Тем временем лапки как будто решили, что Луиш им подходит. Они убежали куда-то в конец скамейки и там возились с Луишевыми ногами, во что-то их укутывали и заворачивали, во что-то мягкое, рыхлое и смутно знакомое. В вату, нерешительно спросил Луиш у Андреи. Умница, сказала Андрея и прыгнула к нему на грудь. Она была легкая, почти невесомая, и у нее было восемь сухих щекотных лапок. Умница, повторила она невнятно, обнимая лапками Луиша и прижимаясь губами к его ключице. Сейчас укусит, отстраненно подумал Луиш и действительно ощутил мгновенную боль, как от укола, слишком резкую, слишком реальную, чтобы быть сном, но удивиться не успел, потому что уснул еще глубже и снова увидел Андрею. Мерно покачиваясь, она висела на двух лапках под потолком их спальни, а в шести остальных держала по маленькому закутанному в вату Луишу.
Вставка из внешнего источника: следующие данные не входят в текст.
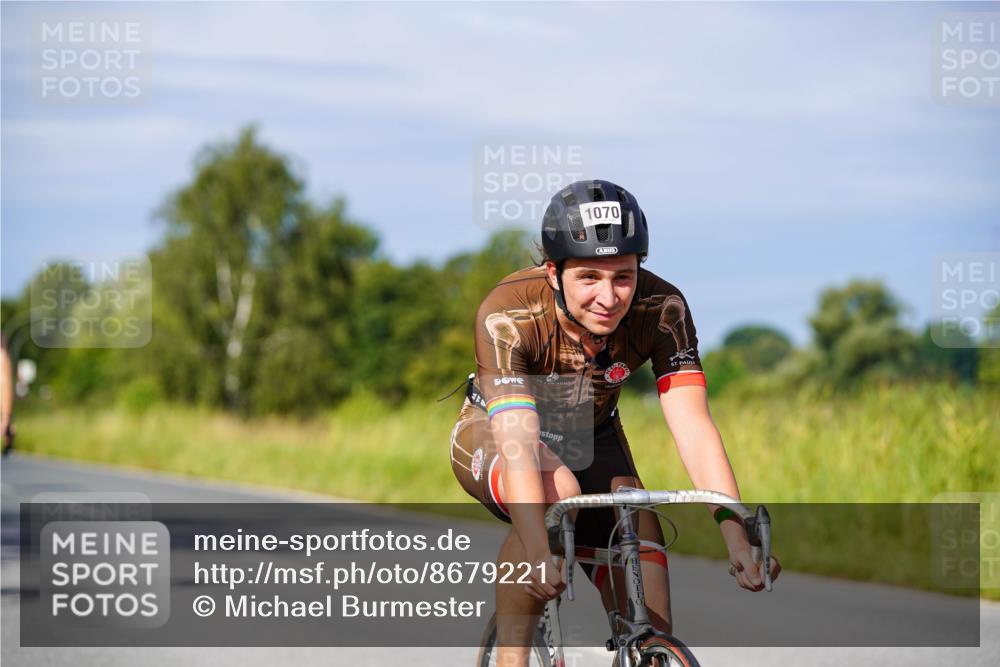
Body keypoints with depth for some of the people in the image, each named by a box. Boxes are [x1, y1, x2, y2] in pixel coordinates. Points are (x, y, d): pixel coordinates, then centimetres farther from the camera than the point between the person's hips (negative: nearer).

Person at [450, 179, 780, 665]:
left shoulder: (662, 310, -26)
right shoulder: (507, 316, -34)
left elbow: (693, 428, -30)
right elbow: (518, 444, -43)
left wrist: (737, 536, -44)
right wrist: (540, 554, -57)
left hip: (591, 443, 3)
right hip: (493, 437, -3)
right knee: (557, 492, -38)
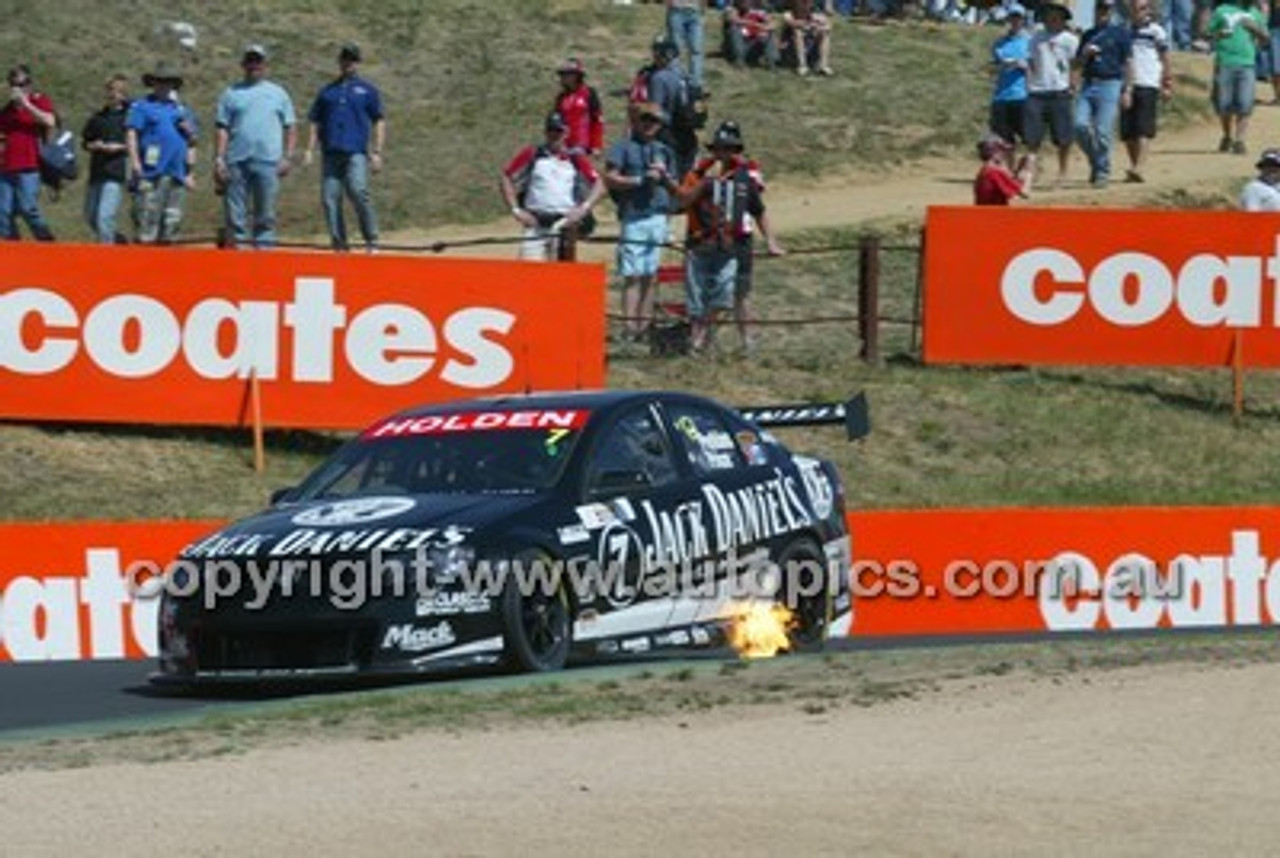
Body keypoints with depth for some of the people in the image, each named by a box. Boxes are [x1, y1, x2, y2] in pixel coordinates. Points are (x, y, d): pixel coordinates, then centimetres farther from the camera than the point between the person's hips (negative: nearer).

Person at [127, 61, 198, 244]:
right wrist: (135, 162, -12)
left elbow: (191, 142, 22)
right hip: (152, 174, -5)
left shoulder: (181, 110, 20)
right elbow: (131, 134, 0)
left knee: (172, 221, 6)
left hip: (177, 173, 5)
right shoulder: (141, 107, 7)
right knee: (148, 217, -13)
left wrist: (190, 172, 18)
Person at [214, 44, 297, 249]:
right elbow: (223, 129, 10)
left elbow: (291, 128, 12)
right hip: (237, 162, 0)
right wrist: (219, 158, -1)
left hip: (268, 162, 0)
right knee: (236, 211, -1)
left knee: (266, 213, -2)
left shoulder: (278, 93, 15)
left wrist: (287, 157, 1)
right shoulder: (231, 93, 14)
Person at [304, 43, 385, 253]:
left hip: (356, 152, -4)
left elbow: (379, 122, 10)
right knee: (329, 198, -5)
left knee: (358, 192, -21)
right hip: (331, 153, 4)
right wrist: (309, 150, 8)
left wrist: (377, 153, -1)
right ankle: (338, 243, 1)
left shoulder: (367, 90, 14)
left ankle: (371, 241, -14)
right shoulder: (327, 91, 22)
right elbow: (315, 122, 21)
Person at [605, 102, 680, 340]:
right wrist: (640, 180, -14)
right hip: (634, 217, -5)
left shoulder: (664, 151, 18)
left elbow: (675, 189, 19)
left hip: (658, 218, 5)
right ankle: (630, 328, -13)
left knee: (650, 276, 5)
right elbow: (610, 178, -8)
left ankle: (644, 326, 8)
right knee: (633, 275, -9)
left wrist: (664, 177, -1)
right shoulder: (623, 148, 3)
Проснитесь! Проснитесь! Немедленно проснитесь!
Луиш чувствовал, что его трясут, хлопают по щекам, тянут за волосы и за нос и тычут чем-то острым в беззащитный бок. Он хотел сказать, чтобы его оставили в покое, но для этого надо было проснуться, а Луиш не хотел просыпаться. Сколько бы лапок ни отрастила себе Андрея в его сне, она была Андрея и была в их спальне, и Луиш был бы почти счастлив, если бы не ощущал себя в четырех местах одновременно: в спальне, где под потолком качалась Андрея с маленькими Луишами в руках, на кухне у стола, где Андрея обнимала его щекотными лапками, в парке на скамейке, где кто-то споро заворачивал в вату его ноги, и где-то еще, в каком-то неизвестном, но наверняка отвратительном месте, где неведомый мучитель настырно зудел ему в ухо, чтобы он немедленно проснулся.
Ну-ка поднял зад, быстро, рявкнул внезапно мучитель ржавым скрежещущим басом, рванул Луиша за волосы, протащил через все три сна и выдернул в реальность, как, Луиш замялся, морковку? пробку? Лучше морковку, сказала невысокая квадратная женщина в вязаной кофте и огромных круглых очках, морковка как-то симпатичнее. А? — сказал Луиш и попытался подняться, но не смог. Ощущение было такое, будто ниже пояса у него ничего нет. Меня сейчас вырвет, подумал Луиш, закрывая глаза, меня сейчас вырвет, и у меня нет ног.